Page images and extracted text
※ ※ ※

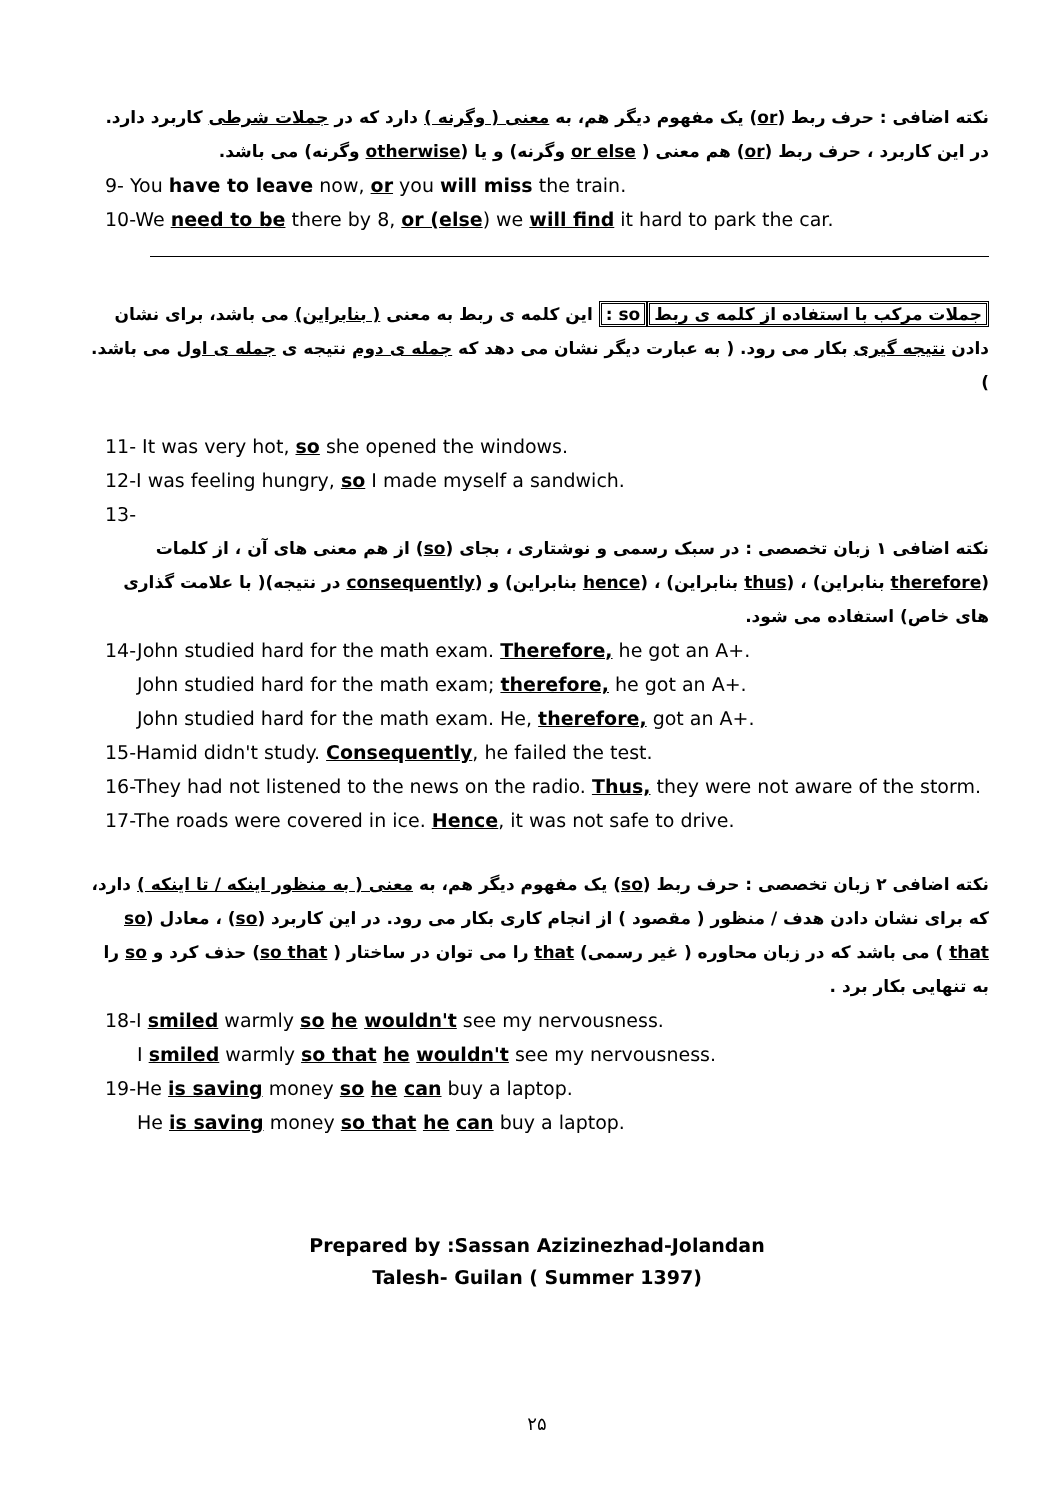نکته اضافی : حرف ربط (or) یک مفهوم دیگر هم، به معنی ( وگرنه ) دارد که در جملات شرطی کاربرد دارد. در این کاربرد ، حرف ربط (or) هم معنی ( or else وگرنه) و یا (otherwise وگرنه) می باشد.
9- You have to leave now, or you will miss the train.
10-We need to be there by 8, or (else) we will find it hard to park the car.
جملات مرکب با استفاده از کلمه ی ربط so : این کلمه ی ربط به معنی ( بنابراین) می باشد، برای نشان دادن نتیجه گیری بکار می رود. ( به عبارت دیگر نشان می دهد که جمله ی دوم نتیجه ی جمله ی اول می باشد. )
11- It was very hot, so she opened the windows.
12-I was feeling hungry, so I made myself a sandwich.
13-
نکته اضافی ۱ زبان تخصصی : در سبک رسمی و نوشتاری ، بجای (so) از هم معنی های آن ، از کلمات (therefore بنابراین) ، (thus بنابراین) ، (hence بنابراین) و (consequently در نتیجه)( با علامت گذاری های خاص) استفاده می شود.
14-John studied hard for the math exam. Therefore, he got an A+.
John studied hard for the math exam; therefore, he got an A+.
John studied hard for the math exam. He, therefore, got an A+.
15-Hamid didn't study. Consequently, he failed the test.
16-They had not listened to the news on the radio. Thus, they were not aware of the storm.
17-The roads were covered in ice. Hence, it was not safe to drive.
نکته اضافی ۲ زبان تخصصی : حرف ربط (so) یک مفهوم دیگر هم، به معنی ( به منظور اینکه / تا اینکه ) دارد، که برای نشان دادن هدف / منظور ( مقصود ) از انجام کاری بکار می رود. در این کاربرد (so) ، معادل (so that ) می باشد که در زبان محاوره ( غیر رسمی) that را می توان در ساختار ( so that) حذف کرد و so را به تنهایی بکار برد .
18-I smiled warmly so he wouldn't see my nervousness.
I smiled warmly so that he wouldn't see my nervousness.
19-He is saving money so he can buy a laptop.
He is saving money so that he can buy a laptop.
Prepared by :Sassan Azizinezhad-Jolandan
Talesh- Guilan ( Summer 1397)
۲۵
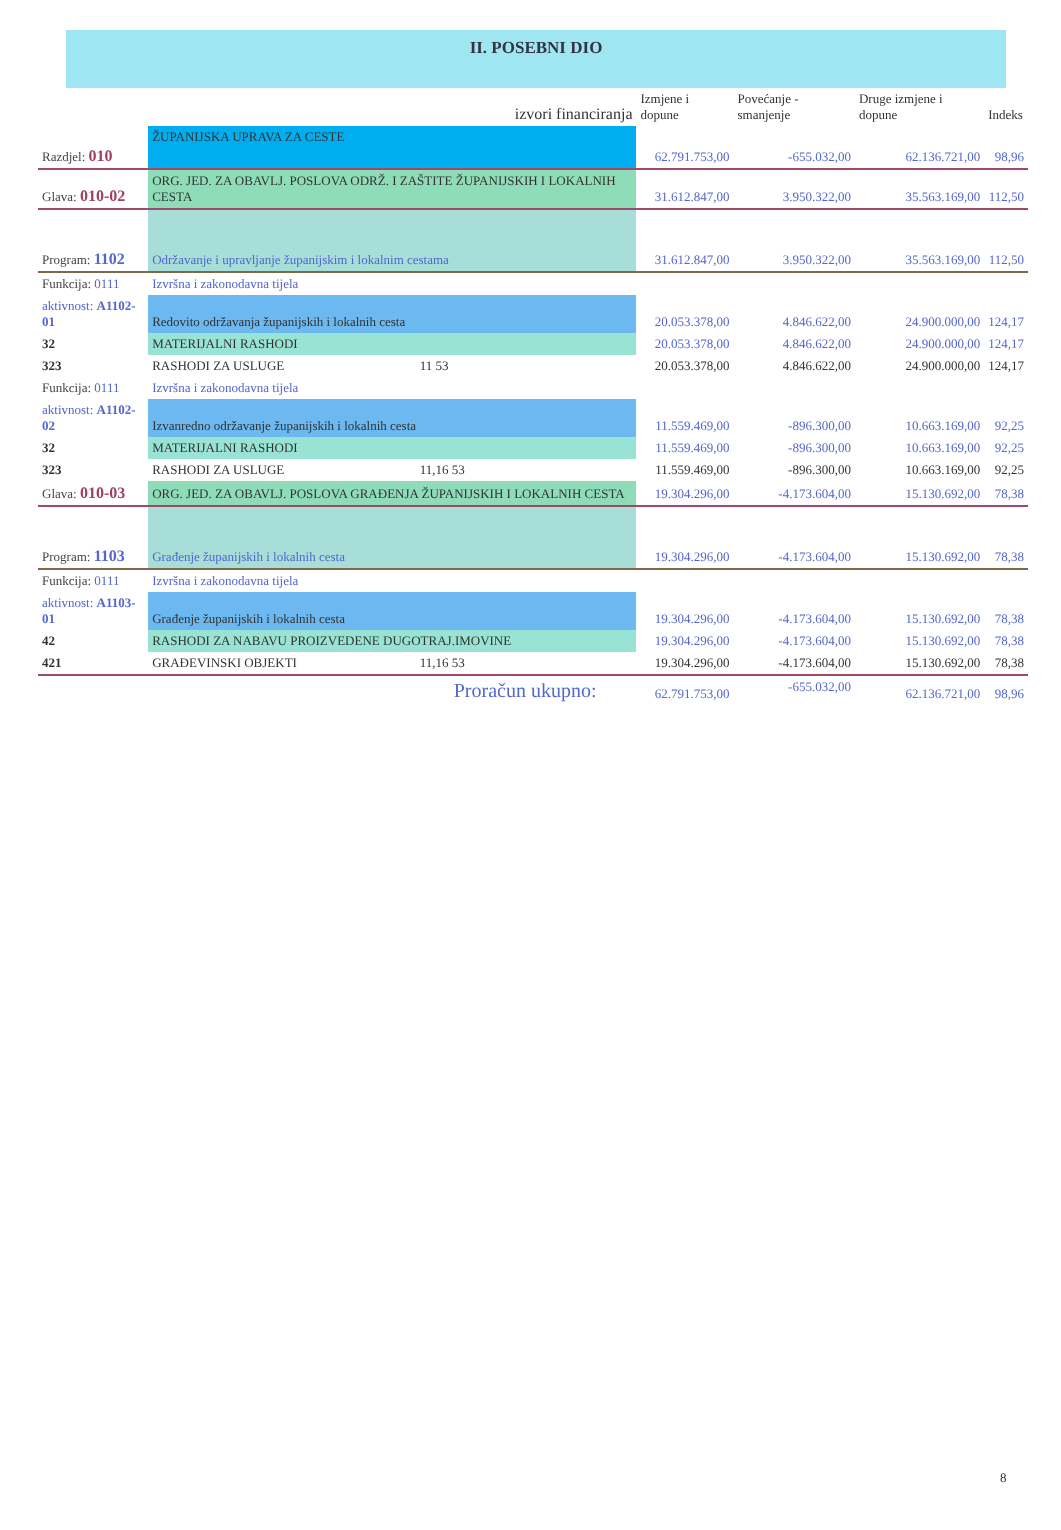II. POSEBNI DIO
| | | izvori financiranja | Izmjene i dopune | Povećanje - smanjenje | Druge izmjene i dopune | Indeks |
| --- | --- | --- | --- | --- | --- | --- |
| Razdjel: 010 | ŽUPANIJSKA UPRAVA ZA CESTE | | 62.791.753,00 | -655.032,00 | 62.136.721,00 | 98,96 |
| Glava: 010-02 | ORG. JED. ZA OBAVLJ. POSLOVA ODRŽ. I ZAŠTITE ŽUPANIJSKIH I LOKALNIH CESTA | | 31.612.847,00 | 3.950.322,00 | 35.563.169,00 | 112,50 |
| Program: 1102 | Održavanje i upravljanje županijskim i lokalnim cestama | | 31.612.847,00 | 3.950.322,00 | 35.563.169,00 | 112,50 |
| Funkcija: 0111 | Izvršna i zakonodavna tijela | | | | | |
| aktivnost: A1102-01 | Redovito održavanja županijskih i lokalnih cesta | | 20.053.378,00 | 4.846.622,00 | 24.900.000,00 | 124,17 |
| 32 | MATERIJALNI RASHODI | | 20.053.378,00 | 4.846.622,00 | 24.900.000,00 | 124,17 |
| 323 | RASHODI ZA USLUGE | 11 53 | 20.053.378,00 | 4.846.622,00 | 24.900.000,00 | 124,17 |
| Funkcija: 0111 | Izvršna i zakonodavna tijela | | | | | |
| aktivnost: A1102-02 | Izvanredno održavanje županijskih i lokalnih cesta | | 11.559.469,00 | -896.300,00 | 10.663.169,00 | 92,25 |
| 32 | MATERIJALNI RASHODI | | 11.559.469,00 | -896.300,00 | 10.663.169,00 | 92,25 |
| 323 | RASHODI ZA USLUGE | 11,16 53 | 11.559.469,00 | -896.300,00 | 10.663.169,00 | 92,25 |
| Glava: 010-03 | ORG. JED. ZA OBAVLJ. POSLOVA GRAĐENJA ŽUPANIJSKIH I LOKALNIH CESTA | | 19.304.296,00 | -4.173.604,00 | 15.130.692,00 | 78,38 |
| Program: 1103 | Građenje županijskih i lokalnih cesta | | 19.304.296,00 | -4.173.604,00 | 15.130.692,00 | 78,38 |
| Funkcija: 0111 | Izvršna i zakonodavna tijela | | | | | |
| aktivnost: A1103-01 | Građenje županijskih i lokalnih cesta | | 19.304.296,00 | -4.173.604,00 | 15.130.692,00 | 78,38 |
| 42 | RASHODI ZA NABAVU PROIZVEDENE DUGOTRAJ.IMOVINE | | 19.304.296,00 | -4.173.604,00 | 15.130.692,00 | 78,38 |
| 421 | GRAĐEVINSKI OBJEKTI | 11,16 53 | 19.304.296,00 | -4.173.604,00 | 15.130.692,00 | 78,38 |
| Proračun ukupno: | | | 62.791.753,00 | -655.032,00 | 62.136.721,00 | 98,96 |
8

※ ※ ※

*WORK ORDER*. What you give back should be only the lines of the records above, starting at the line with "Glava: 010-03 |" and ending at the line with "aktivnost: A1103-01 |", restated word for word.

*OUTPUT FOR THIS TASK*.
| Glava: 010-03 | ORG. JED. ZA OBAVLJ. POSLOVA GRAĐENJA ŽUPANIJSKIH I LOKALNIH CESTA | | 19.304.296,00 | -4.173.604,00 | 15.130.692,00 | 78,38 |
| Program: 1103 | Građenje županijskih i lokalnih cesta | | 19.304.296,00 | -4.173.604,00 | 15.130.692,00 | 78,38 |
| Funkcija: 0111 | Izvršna i zakonodavna tijela | | | | | |
| aktivnost: A1103-01 | Građenje županijskih i lokalnih cesta | | 19.304.296,00 | -4.173.604,00 | 15.130.692,00 | 78,38 |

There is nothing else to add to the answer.